Programs that use ruby-vips
don't
manipulate images directly, instead they create pipelines of image processing
operations building on a source image. When the end of the pipe is connected
to a destination, the whole pipeline executes at once, streaming the image
in parallel from source to destination a section at a time.
Because ruby-vips
is parallel, it's quick, and because it doesn't need to
keep entire images in memory, it's light. For example, the benchmark at
vips-benchmarks loads a
large image, crops, shrinks, sharpens and saves again, and repeats 10 times.

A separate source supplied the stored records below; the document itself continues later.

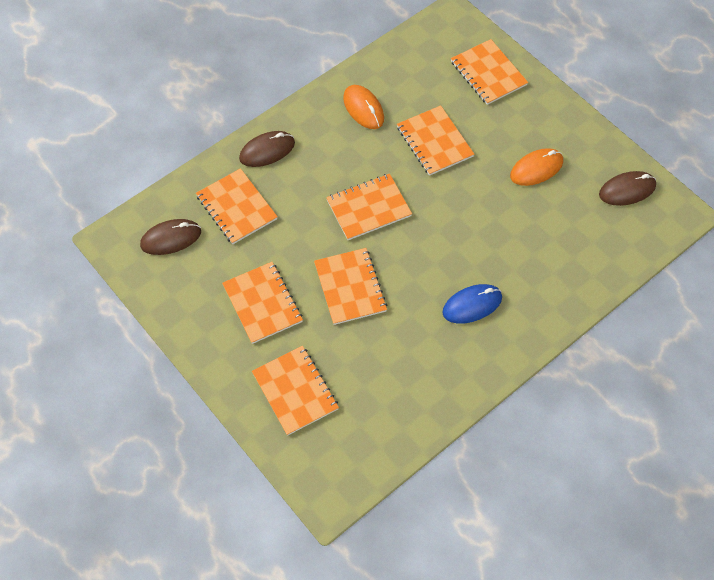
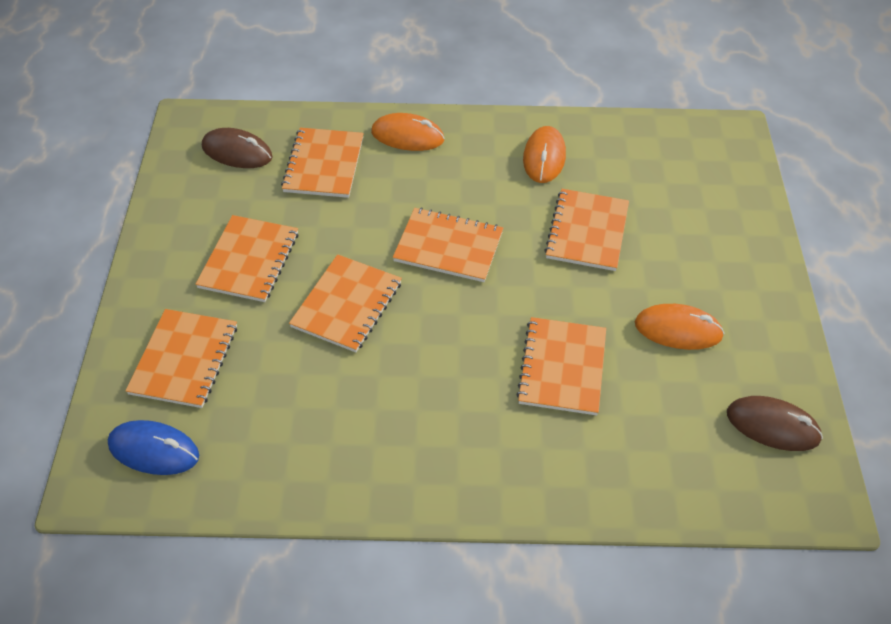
camera: 40 degrees right, 10 degrees down
(267, 151) = (407, 136): brown mouse -> orange mouse
(472, 305) = (453, 413): blue mouse -> blue mouse (154, 450)
(488, 73) = (719, 205): orange notebook -> orange notebook (562, 367)

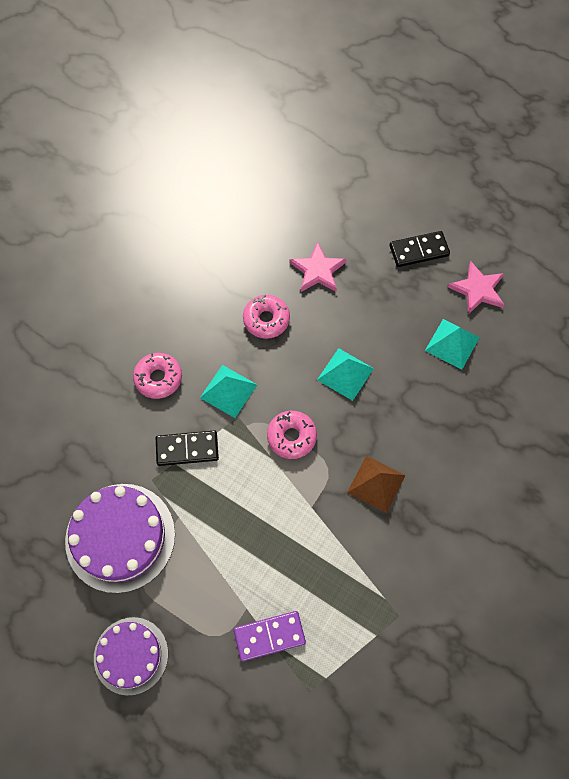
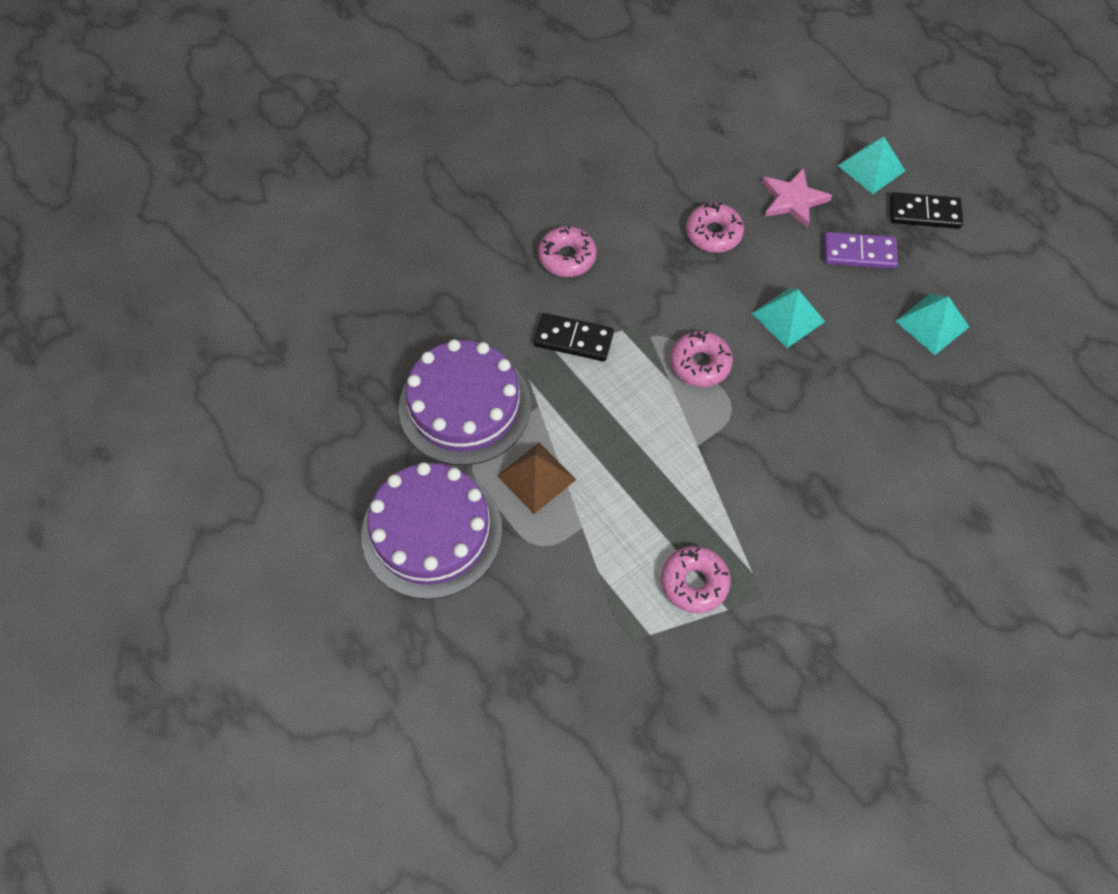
camera: 20 degrees right, 5 degrees down
(131, 655) = (432, 531): purple cake -> purple cake, size x1.55
(228, 391) = (642, 294): turquoise pyramid -> turquoise pyramid (871, 168)
(269, 636) = (598, 566): purple domino -> purple domino (859, 253)
(345, 623) = (694, 583): none -> pink donut
(376, 484) = (784, 445): brown pyramid -> brown pyramid (536, 477)
(478, 289) = (984, 275): pink star -> none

real time in seconds, fastest of three runs
benchmark tiff jpeg
ruby-vips.rb 0.66 0.44
image-magick 1.10 1.50
rmagick.rb 1.63 2.16
peak memory use in bytes
benchmark peak RSS
ruby-vips.rb 58696
rmagick.rb 787564
See also benchmarks at the official libvips website. There's a handy blog post explaining how libvips opens files which gives some more background.
-
macOS, Linux, and Windows tested
-
libvips 8.2 or later, see the libvips install instructions
-
ruby-ffi 1.9 or later
-
Ruby 2.0+, JRuby should work
It's just:
$ gem install ruby-vips
or include it in Gemfile
:
gem 'ruby-vips'
On Windows, you'll need to set the RUBY_DLL_PATH
environment variable to
point to the libvips bin directory.
Take a look in examples/
. There is full yard documentation, take a look
there too.
require 'vips'
im = Vips::Image.new_from_file filename
# put im at position (100, 100) in a 3000 x 3000 pixel image,
# make the other pixels in the image by mirroring im up / down /
# left / right, see
# https://jcupitt.github.io/libvips/API/current/libvips-conversion.html#vips-embed
im = im.embed 100, 100, 3000, 3000, extend: :mirror
# multiply the green (middle) band by 2, leave the other two alone
im *= [1, 2, 1]
# make an image from an array constant, convolve with it
mask = Vips::Image.new_from_array [
[-1, -1, -1],
[-1, 16, -1],
[-1, -1, -1]], 8
im = im.conv mask, precision: :integer
# finally, write the result back to a file on disk
im.write_to_file output_filename
There are two older versions of this gem.
The 0.3-stable
branch is written in C and supports a different API. It still
works, but is only maintained for compatibility.
The 1.0-stable
branch is based on gobject-introspection
rather than
ffi
. It supports the same API as the current version, but is harder to
install, less portable, slower, and less stable.